[Saved entries]
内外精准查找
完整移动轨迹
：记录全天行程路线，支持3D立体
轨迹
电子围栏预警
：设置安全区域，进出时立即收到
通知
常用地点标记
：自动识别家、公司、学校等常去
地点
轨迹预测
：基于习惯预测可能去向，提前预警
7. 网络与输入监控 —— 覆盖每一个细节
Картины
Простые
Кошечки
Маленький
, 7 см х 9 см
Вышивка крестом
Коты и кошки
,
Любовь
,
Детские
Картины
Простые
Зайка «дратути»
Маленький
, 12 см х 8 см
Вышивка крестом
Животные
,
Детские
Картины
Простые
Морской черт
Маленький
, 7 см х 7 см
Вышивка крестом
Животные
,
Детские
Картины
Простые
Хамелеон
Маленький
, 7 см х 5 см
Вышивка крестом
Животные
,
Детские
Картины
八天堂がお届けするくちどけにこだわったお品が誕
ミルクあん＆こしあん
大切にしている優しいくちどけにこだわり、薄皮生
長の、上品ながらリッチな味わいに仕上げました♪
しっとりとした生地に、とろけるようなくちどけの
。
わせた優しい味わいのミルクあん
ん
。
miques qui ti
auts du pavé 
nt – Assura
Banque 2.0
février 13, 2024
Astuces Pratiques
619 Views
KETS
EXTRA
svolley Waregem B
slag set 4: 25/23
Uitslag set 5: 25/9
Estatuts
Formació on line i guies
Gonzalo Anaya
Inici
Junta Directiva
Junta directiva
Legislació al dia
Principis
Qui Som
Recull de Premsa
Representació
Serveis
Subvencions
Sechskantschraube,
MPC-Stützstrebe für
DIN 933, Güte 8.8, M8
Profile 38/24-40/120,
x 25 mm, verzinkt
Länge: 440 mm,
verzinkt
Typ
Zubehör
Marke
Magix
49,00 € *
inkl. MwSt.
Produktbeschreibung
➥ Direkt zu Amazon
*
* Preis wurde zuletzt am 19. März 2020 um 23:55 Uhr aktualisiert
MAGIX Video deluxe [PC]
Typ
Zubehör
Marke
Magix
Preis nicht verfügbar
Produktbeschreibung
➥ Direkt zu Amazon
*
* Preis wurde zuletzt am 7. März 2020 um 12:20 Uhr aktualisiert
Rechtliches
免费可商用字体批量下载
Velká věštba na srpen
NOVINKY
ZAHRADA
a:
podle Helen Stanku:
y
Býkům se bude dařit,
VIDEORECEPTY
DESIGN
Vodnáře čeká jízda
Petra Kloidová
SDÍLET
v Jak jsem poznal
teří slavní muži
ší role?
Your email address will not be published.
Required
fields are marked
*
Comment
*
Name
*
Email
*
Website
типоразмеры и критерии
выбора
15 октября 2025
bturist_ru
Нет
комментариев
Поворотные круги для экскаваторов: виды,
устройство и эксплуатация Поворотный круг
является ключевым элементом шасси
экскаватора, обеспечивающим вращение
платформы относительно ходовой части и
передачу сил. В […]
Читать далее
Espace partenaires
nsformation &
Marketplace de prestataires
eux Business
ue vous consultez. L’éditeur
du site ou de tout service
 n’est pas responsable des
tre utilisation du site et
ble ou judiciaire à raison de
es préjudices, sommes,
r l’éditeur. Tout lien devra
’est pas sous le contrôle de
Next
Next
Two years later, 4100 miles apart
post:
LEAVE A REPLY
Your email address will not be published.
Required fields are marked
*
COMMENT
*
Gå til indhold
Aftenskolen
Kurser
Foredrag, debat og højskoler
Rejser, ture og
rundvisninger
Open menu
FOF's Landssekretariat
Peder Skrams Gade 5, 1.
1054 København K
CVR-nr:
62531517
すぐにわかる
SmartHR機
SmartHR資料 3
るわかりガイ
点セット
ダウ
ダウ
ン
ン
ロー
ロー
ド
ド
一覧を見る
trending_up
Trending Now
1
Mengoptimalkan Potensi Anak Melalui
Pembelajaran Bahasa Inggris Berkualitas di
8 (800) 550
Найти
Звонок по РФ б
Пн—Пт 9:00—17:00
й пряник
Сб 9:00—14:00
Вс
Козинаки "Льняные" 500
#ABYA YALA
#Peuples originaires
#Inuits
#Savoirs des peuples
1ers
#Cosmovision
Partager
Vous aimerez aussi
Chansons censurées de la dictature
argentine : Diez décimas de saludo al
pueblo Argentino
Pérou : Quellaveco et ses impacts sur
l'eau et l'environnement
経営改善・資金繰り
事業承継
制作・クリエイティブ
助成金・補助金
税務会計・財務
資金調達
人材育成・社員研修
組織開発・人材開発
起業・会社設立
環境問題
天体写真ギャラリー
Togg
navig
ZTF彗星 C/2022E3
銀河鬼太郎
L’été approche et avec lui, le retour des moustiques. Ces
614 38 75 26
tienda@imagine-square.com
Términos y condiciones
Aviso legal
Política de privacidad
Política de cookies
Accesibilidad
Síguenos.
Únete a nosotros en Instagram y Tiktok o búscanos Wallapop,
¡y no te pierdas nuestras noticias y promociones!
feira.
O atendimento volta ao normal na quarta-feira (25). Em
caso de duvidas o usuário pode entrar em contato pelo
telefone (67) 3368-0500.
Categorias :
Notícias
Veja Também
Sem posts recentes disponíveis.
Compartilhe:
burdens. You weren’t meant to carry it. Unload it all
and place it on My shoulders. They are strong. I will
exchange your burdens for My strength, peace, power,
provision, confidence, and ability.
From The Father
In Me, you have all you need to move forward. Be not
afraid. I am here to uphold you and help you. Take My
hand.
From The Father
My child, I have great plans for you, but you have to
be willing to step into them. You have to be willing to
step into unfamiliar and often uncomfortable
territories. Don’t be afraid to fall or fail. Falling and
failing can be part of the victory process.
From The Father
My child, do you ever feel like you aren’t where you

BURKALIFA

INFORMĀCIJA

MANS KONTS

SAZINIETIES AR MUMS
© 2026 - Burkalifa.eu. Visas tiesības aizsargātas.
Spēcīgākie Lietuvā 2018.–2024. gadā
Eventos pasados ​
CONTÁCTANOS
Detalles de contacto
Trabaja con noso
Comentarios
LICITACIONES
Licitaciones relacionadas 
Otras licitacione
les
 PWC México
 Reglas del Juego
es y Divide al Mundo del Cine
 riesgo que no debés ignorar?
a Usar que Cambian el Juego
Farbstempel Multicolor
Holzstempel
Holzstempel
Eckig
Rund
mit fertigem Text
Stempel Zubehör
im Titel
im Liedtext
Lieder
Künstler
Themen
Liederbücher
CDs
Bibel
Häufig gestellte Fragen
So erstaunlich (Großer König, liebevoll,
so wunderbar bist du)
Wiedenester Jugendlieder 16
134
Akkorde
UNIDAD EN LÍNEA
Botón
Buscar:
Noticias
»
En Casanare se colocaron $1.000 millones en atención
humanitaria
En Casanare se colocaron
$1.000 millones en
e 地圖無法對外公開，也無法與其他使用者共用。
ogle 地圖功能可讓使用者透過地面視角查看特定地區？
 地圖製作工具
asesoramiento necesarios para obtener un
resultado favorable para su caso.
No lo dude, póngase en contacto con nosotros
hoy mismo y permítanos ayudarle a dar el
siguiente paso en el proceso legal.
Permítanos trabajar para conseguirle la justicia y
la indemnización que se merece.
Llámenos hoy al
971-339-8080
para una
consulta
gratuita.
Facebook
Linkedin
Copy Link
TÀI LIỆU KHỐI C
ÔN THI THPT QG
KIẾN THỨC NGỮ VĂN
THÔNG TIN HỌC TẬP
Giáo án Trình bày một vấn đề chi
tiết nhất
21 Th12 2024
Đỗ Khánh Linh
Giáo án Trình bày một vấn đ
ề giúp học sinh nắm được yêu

Your objective
Put every line from all of the records above into a single numbered list, and leave out any blank lines.

Solution
1. 内外精准查找
2. 完整移动轨迹
3. ：记录全天行程路线，支持3D立体
4. 轨迹
5. 电子围栏预警
6. ：设置安全区域，进出时立即收到
7. 通知
8. 常用地点标记
9. ：自动识别家、公司、学校等常去
10. 地点
11. 轨迹预测
12. ：基于习惯预测可能去向，提前预警
13. 7. 网络与输入监控 —— 覆盖每一个细节
14. Картины
15. Простые
16. Кошечки
17. Маленький
18. , 7 см х 9 см
19. Вышивка крестом
20. Коты и кошки
21. ,
22. Любовь
23. ,
24. Детские
25. Картины
26. Простые
27. Зайка «дратути»
28. Маленький
29. , 12 см х 8 см
30. Вышивка крестом
31. Животные
32. ,
33. Детские
34. Картины
35. Простые
36. Морской черт
37. Маленький
38. , 7 см х 7 см
39. Вышивка крестом
40. Животные
41. ,
42. Детские
43. Картины
44. Простые
45. Хамелеон
46. Маленький
47. , 7 см х 5 см
48. Вышивка крестом
49. Животные
50. ,
51. Детские
52. Картины
53. 八天堂がお届けするくちどけにこだわったお品が誕
54. ミルクあん＆こしあん
55. 大切にしている優しいくちどけにこだわり、薄皮生
56. 長の、上品ながらリッチな味わいに仕上げました♪
57. しっとりとした生地に、とろけるようなくちどけの
58. 。
59. わせた優しい味わいのミルクあん
60. ん
61. 。
62. miques qui ti
63. auts du pavé 
64. nt – Assura
65. Banque 2.0
66. février 13, 2024
67. Astuces Pratiques
68. 619 Views
69. KETS
70. EXTRA
71. svolley Waregem B
72. slag set 4: 25/23
73. Uitslag set 5: 25/9
74. Estatuts
75. Formació on line i guies
76. Gonzalo Anaya
77. Inici
78. Junta Directiva
79. Junta directiva
80. Legislació al dia
81. Principis
82. Qui Som
83. Recull de Premsa
84. Representació
85. Serveis
86. Subvencions
87. Sechskantschraube,
88. MPC-Stützstrebe für
89. DIN 933, Güte 8.8, M8
90. Profile 38/24-40/120,
91. x 25 mm, verzinkt
92. Länge: 440 mm,
93. verzinkt
94. Typ
95. Zubehör
96. Marke
97. Magix
98. 49,00 € *
99. inkl. MwSt.
100. Produktbeschreibung
101. ➥ Direkt zu Amazon
102. *
103. * Preis wurde zuletzt am 19. März 2020 um 23:55 Uhr aktualisiert
104. MAGIX Video deluxe [PC]
105. Typ
106. Zubehör
107. Marke
108. Magix
109. Preis nicht verfügbar
110. Produktbeschreibung
111. ➥ Direkt zu Amazon
112. *
113. * Preis wurde zuletzt am 7. März 2020 um 12:20 Uhr aktualisiert
114. Rechtliches
115. 免费可商用字体批量下载
116. Velká věštba na srpen
117. NOVINKY
118. ZAHRADA
119. a:
120. podle Helen Stanku:
121. y
122. Býkům se bude dařit,
123. VIDEORECEPTY
124. DESIGN
125. Vodnáře čeká jízda
126. Petra Kloidová
127. SDÍLET
128. v Jak jsem poznal
129. teří slavní muži
130. ší role?
131. Your email address will not be published.
132. Required
133. fields are marked
134. *
135. Comment
136. *
137. Name
138. *
139. Email
140. *
141. Website
142. типоразмеры и критерии
143. выбора
144. 15 октября 2025
145. bturist_ru
146. Нет
147. комментариев
148. Поворотные круги для экскаваторов: виды,
149. устройство и эксплуатация Поворотный круг
150. является ключевым элементом шасси
151. экскаватора, обеспечивающим вращение
152. платформы относительно ходовой части и
153. передачу сил. В […]
154. Читать далее
155. Espace partenaires
156. nsformation &
157. Marketplace de prestataires
158. eux Business
159. ue vous consultez. L’éditeur
160. du site ou de tout service
161.  n’est pas responsable des
162. tre utilisation du site et
163. ble ou judiciaire à raison de
164. es préjudices, sommes,
165. r l’éditeur. Tout lien devra
166. ’est pas sous le contrôle de
167. Next
168. Next
169. Two years later, 4100 miles apart
170. post:
171. LEAVE A REPLY
172. Your email address will not be published.
173. Required fields are marked
174. *
175. COMMENT
176. *
177. Gå til indhold
178. Aftenskolen
179. Kurser
180. Foredrag, debat og højskoler
181. Rejser, ture og
182. rundvisninger
183. Open menu
184. FOF's Landssekretariat
185. Peder Skrams Gade 5, 1.
186. 1054 København K
187. CVR-nr:
188. 62531517
189. すぐにわかる
190. SmartHR機
191. SmartHR資料 3
192. るわかりガイ
193. 点セット
194. ダウ
195. ダウ
196. ン
197. ン
198. ロー
199. ロー
200. ド
201. ド
202. 一覧を見る
203. trending_up
204. Trending Now
205. 1
206. Mengoptimalkan Potensi Anak Melalui
207. Pembelajaran Bahasa Inggris Berkualitas di
208. 8 (800) 550
209. Найти
210. Звонок по РФ б
211. Пн—Пт 9:00—17:00
212. й пряник
213. Сб 9:00—14:00
214. Вс
215. Козинаки "Льняные" 500
216. #ABYA YALA
217. #Peuples originaires
218. #Inuits
219. #Savoirs des peuples
220. 1ers
221. #Cosmovision
222. Partager
223. Vous aimerez aussi
224. Chansons censurées de la dictature
225. argentine : Diez décimas de saludo al
226. pueblo Argentino
227. Pérou : Quellaveco et ses impacts sur
228. l'eau et l'environnement
229. 経営改善・資金繰り
230. 事業承継
231. 制作・クリエイティブ
232. 助成金・補助金
233. 税務会計・財務
234. 資金調達
235. 人材育成・社員研修
236. 組織開発・人材開発
237. 起業・会社設立
238. 環境問題
239. 天体写真ギャラリー
240. Togg
241. navig
242. ZTF彗星 C/2022E3
243. 銀河鬼太郎
244. L’été approche et avec lui, le retour des moustiques. Ces
245. 614 38 75 26
246. tienda@imagine-square.com
247. Términos y condiciones
248. Aviso legal
249. Política de privacidad
250. Política de cookies
251. Accesibilidad
252. Síguenos.
253. Únete a nosotros en Instagram y Tiktok o búscanos Wallapop,
254. ¡y no te pierdas nuestras noticias y promociones!
255. feira.
256. O atendimento volta ao normal na quarta-feira (25). Em
257. caso de duvidas o usuário pode entrar em contato pelo
258. telefone (67) 3368-0500.
259. Categorias :
260. Notícias
261. Veja Também
262. Sem posts recentes disponíveis.
263. Compartilhe:
264. burdens. You weren’t meant to carry it. Unload it all
265. and place it on My shoulders. They are strong. I will
266. exchange your burdens for My strength, peace, power,
267. provision, confidence, and ability.
268. From The Father
269. In Me, you have all you need to move forward. Be not
270. afraid. I am here to uphold you and help you. Take My
271. hand.
272. From The Father
273. My child, I have great plans for you, but you have to
274. be willing to step into them. You have to be willing to
275. step into unfamiliar and often uncomfortable
276. territories. Don’t be afraid to fall or fail. Falling and
277. failing can be part of the victory process.
278. From The Father
279. My child, do you ever feel like you aren’t where you
280. 
281. BURKALIFA
282. 
283. INFORMĀCIJA
284. 
285. MANS KONTS
286. 
287. SAZINIETIES AR MUMS
288. © 2026 - Burkalifa.eu. Visas tiesības aizsargātas.
289. Spēcīgākie Lietuvā 2018.–2024. gadā
290. Eventos pasados ​
291. CONTÁCTANOS
292. Detalles de contacto
293. Trabaja con noso
294. Comentarios
295. LICITACIONES
296. Licitaciones relacionadas 
297. Otras licitacione
298. les
299.  PWC México
300.  Reglas del Juego
301. es y Divide al Mundo del Cine
302.  riesgo que no debés ignorar?
303. a Usar que Cambian el Juego
304. Farbstempel Multicolor
305. Holzstempel
306. Holzstempel
307. Eckig
308. Rund
309. mit fertigem Text
310. Stempel Zubehör
311. im Titel
312. im Liedtext
313. Lieder
314. Künstler
315. Themen
316. Liederbücher
317. CDs
318. Bibel
319. Häufig gestellte Fragen
320. So erstaunlich (Großer König, liebevoll,
321. so wunderbar bist du)
322. Wiedenester Jugendlieder 16
323. 134
324. Akkorde
325. UNIDAD EN LÍNEA
326. Botón
327. Buscar:
328. Noticias
329. »
330. En Casanare se colocaron $1.000 millones en atención
331. humanitaria
332. En Casanare se colocaron
333. $1.000 millones en
334. e 地圖無法對外公開，也無法與其他使用者共用。
335. ogle 地圖功能可讓使用者透過地面視角查看特定地區？
336.  地圖製作工具
337. asesoramiento necesarios para obtener un
338. resultado favorable para su caso.
339. No lo dude, póngase en contacto con nosotros
340. hoy mismo y permítanos ayudarle a dar el
341. siguiente paso en el proceso legal.
342. Permítanos trabajar para conseguirle la justicia y
343. la indemnización que se merece.
344. Llámenos hoy al
345. 971-339-8080
346. para una
347. consulta
348. gratuita.
349. Facebook
350. Linkedin
351. Copy Link
352. TÀI LIỆU KHỐI C
353. ÔN THI THPT QG
354. KIẾN THỨC NGỮ VĂN
355. THÔNG TIN HỌC TẬP
356. Giáo án Trình bày một vấn đề chi
357. tiết nhất
358. 21 Th12 2024
359. Đỗ Khánh Linh
360. Giáo án Trình bày một vấn đ
361. ề giúp học sinh nắm được yêu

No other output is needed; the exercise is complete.